I didn’t even make it a full year in that school before I was sent to live with my Dad and go to school in Bristol. By this point I almost felt as if I’d been lobotomised, like an exoskeleton, an empty shell of a child. Luckily my Dad is patient and saw me as a priority and no matter how many times I kicked through doors or trashed my house or kicked him and screamed at him and spat at him, he never ever once gave up. He got me into the priory and into psychotherapy, he got me tested for learning difficulties, and helped me learn how to overcome them. I may have spent the last ten years teaching myself how to read signals and interpret body language, but he taught me how to overcome my anger and frustration and to have confidence in myself again.
That’s the problem with anxiety disorders, they strip you of all your confidence and self-worth and make you question every decision, every thought, every word said or being said to you. They distort your reality to the point where you don’t have any idea who you are anymore.
There’s so many solutions to anxiety, and a plethora of ways to overcome them, but only a third of people will get help for them and that’s mainly because they don’t think that what they feel is valid because you can’t see it, and it seems so irrational.
Breathing helps. Christ, always remember to breathe. At the time it seems so hard because you’re disorientated, but if you breathe slowly and count the seconds, focus on it, you’ll rationalise soon enough. In the last year I’ve started doing yoga most days, just beginners videos on YouTube, but there’s a way to centre yourself and take a breath at the same time and that works wonders, when I do it, it’s almost like I can feel the electricity of my anxiety moving through my body to the floor and then it’s gone. I will tell myself regularly that I’m being irrational and that the thoughts I have are just a trick. I’m now quite a pragmatic person and I know that there’s solutions to most problems and if there isn’t, then there isn’t much point getting myself worked up over it.

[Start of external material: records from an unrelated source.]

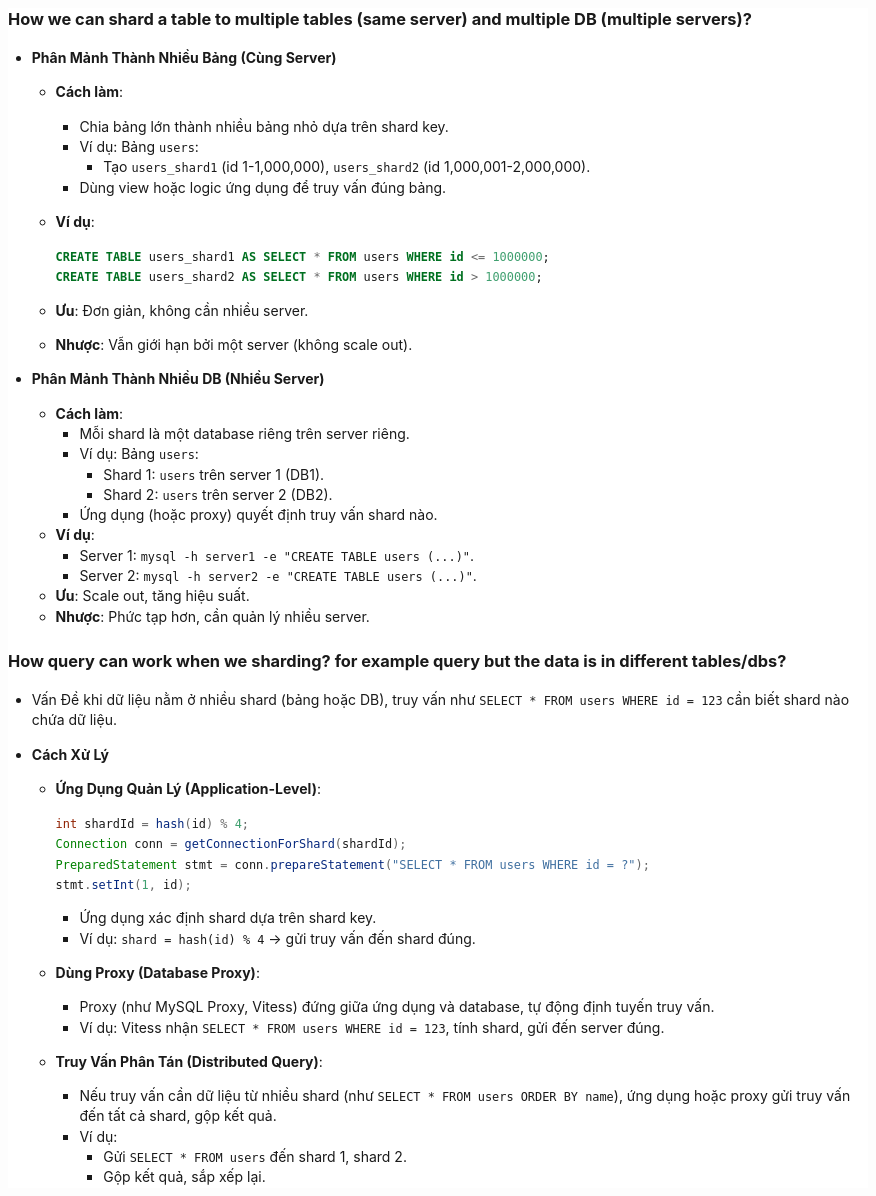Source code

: ### How we can shard a table to multiple tables (same server) and multiple DB (multiple servers)?

- **Phân Mảnh Thành Nhiều Bảng (Cùng Server)**

  - **Cách làm**:
    - Chia bảng lớn thành nhiều bảng nhỏ dựa trên shard key.
    - Ví dụ: Bảng `users`:
      - Tạo `users_shard1` (id 1-1,000,000), `users_shard2` (id 1,000,001-2,000,000).
    - Dùng view hoặc logic ứng dụng để truy vấn đúng bảng.
  - **Ví dụ**:

    ```sql
    CREATE TABLE users_shard1 AS SELECT * FROM users WHERE id <= 1000000;
    CREATE TABLE users_shard2 AS SELECT * FROM users WHERE id > 1000000;
    ```

  - **Ưu**: Đơn giản, không cần nhiều server.
  - **Nhược**: Vẫn giới hạn bởi một server (không scale out).

- **Phân Mảnh Thành Nhiều DB (Nhiều Server)**
  - **Cách làm**:
    - Mỗi shard là một database riêng trên server riêng.
    - Ví dụ: Bảng `users`:
      - Shard 1: `users` trên server 1 (DB1).
      - Shard 2: `users` trên server 2 (DB2).
    - Ứng dụng (hoặc proxy) quyết định truy vấn shard nào.
  - **Ví dụ**:
    - Server 1: `mysql -h server1 -e "CREATE TABLE users (...)"`.
    - Server 2: `mysql -h server2 -e "CREATE TABLE users (...)"`.
  - **Ưu**: Scale out, tăng hiệu suất.
  - **Nhược**: Phức tạp hơn, cần quản lý nhiều server.

### How query can work when we sharding? for example query but the data is in different tables/dbs?

- Vấn Đề khi dữ liệu nằm ở nhiều shard (bảng hoặc DB), truy vấn như `SELECT * FROM users WHERE id = 123` cần biết shard nào chứa dữ liệu.
- **Cách Xử Lý**

  - **Ứng Dụng Quản Lý (Application-Level)**:

    ```java
    int shardId = hash(id) % 4;
    Connection conn = getConnectionForShard(shardId);
    PreparedStatement stmt = conn.prepareStatement("SELECT * FROM users WHERE id = ?");
    stmt.setInt(1, id);
    ```

    - Ứng dụng xác định shard dựa trên shard key.
    - Ví dụ: `shard = hash(id) % 4` → gửi truy vấn đến shard đúng.

  - **Dùng Proxy (Database Proxy)**:
    - Proxy (như MySQL Proxy, Vitess) đứng giữa ứng dụng và database, tự động định tuyến truy vấn.
    - Ví dụ: Vitess nhận `SELECT * FROM users WHERE id = 123`, tính shard, gửi đến server đúng.
  - **Truy Vấn Phân Tán (Distributed Query)**:
    - Nếu truy vấn cần dữ liệu từ nhiều shard (như `SELECT * FROM users ORDER BY name`), ứng dụng hoặc proxy gửi truy vấn đến tất cả shard, gộp kết quả.
    - Ví dụ:
      - Gửi `SELECT * FROM users` đến shard 1, shard 2.
      - Gộp kết quả, sắp xếp lại.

When I was a teenager I was so aggressive, even in the way I spoke and confrontational, angry. All a ruse designed to deflect from the problems I was having, now however seemingly obvious. People that knew me then and know me now often comment on how different I am. I’m not loud really, not at all confrontational and I’m quite calm within myself, albeit still a bit rude, what they don’t know is the years of work I’ve put in (with the help of others) to get to this point.
The problem with other people and trying to get them to understand doesn’t in my opinion lie with them always, I think it lies with us. We can’t expect people to understand or try to unless they are willing. I’ve spent a very, very long time resenting certain people for not being patient and at times provoking, but there’s no point. I didn’t need them to overcome my problems, I needed me to.
The times ive gone and got professional help, were the best decisions I made because not only did it help me become a normally functioning human (to an extent,) they helped me feel like one, and that’s really important. So I’ll keep going to therapy and I’ll still take the pills the doctor ordered and I’ll still do my weird breathing exercises and yoga and I’ll be fine. Even when like today, everything seems to be going wrong and I’ve made some poor decisions and someone sets fire to your house, I’ll be fine, because if you don’t want it to, it won’t last. Nothing is ever permanent, and that’s not so much of a bad thing.